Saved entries
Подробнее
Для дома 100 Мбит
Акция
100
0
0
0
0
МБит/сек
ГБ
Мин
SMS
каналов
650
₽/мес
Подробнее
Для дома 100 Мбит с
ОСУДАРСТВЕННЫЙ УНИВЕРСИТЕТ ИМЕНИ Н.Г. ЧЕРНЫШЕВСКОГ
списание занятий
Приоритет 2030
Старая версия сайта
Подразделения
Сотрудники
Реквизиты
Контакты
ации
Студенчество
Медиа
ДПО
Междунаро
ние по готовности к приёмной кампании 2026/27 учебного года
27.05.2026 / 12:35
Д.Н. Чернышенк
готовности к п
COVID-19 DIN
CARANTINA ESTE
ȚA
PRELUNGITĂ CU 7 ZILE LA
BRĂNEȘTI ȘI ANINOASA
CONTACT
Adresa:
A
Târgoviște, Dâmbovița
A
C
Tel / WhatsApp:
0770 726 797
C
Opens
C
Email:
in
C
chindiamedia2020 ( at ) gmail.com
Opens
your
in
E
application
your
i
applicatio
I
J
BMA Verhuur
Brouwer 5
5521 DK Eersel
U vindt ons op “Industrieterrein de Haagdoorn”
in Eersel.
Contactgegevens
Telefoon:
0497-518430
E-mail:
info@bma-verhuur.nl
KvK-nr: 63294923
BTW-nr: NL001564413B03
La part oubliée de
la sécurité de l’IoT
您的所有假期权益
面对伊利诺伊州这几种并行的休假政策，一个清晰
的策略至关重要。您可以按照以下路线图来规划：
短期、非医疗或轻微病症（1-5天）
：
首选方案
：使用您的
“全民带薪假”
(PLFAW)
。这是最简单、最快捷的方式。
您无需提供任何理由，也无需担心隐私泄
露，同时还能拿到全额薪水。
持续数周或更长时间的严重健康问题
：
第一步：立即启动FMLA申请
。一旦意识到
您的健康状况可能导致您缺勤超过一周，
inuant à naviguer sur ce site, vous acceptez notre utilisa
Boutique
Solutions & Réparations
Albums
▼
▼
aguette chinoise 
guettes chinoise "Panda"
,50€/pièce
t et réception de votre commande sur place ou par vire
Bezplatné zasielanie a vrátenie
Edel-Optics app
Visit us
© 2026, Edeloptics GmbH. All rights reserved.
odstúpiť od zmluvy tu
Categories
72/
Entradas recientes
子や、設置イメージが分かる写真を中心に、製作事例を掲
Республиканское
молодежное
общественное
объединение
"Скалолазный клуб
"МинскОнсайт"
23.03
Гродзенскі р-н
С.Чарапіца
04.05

▸ Exercise details
Read through the lines above and collect those that contain the string "готовности".

▸ Exercise result
ние по готовности к приёмной кампании 2026/27 учебного года
готовности к п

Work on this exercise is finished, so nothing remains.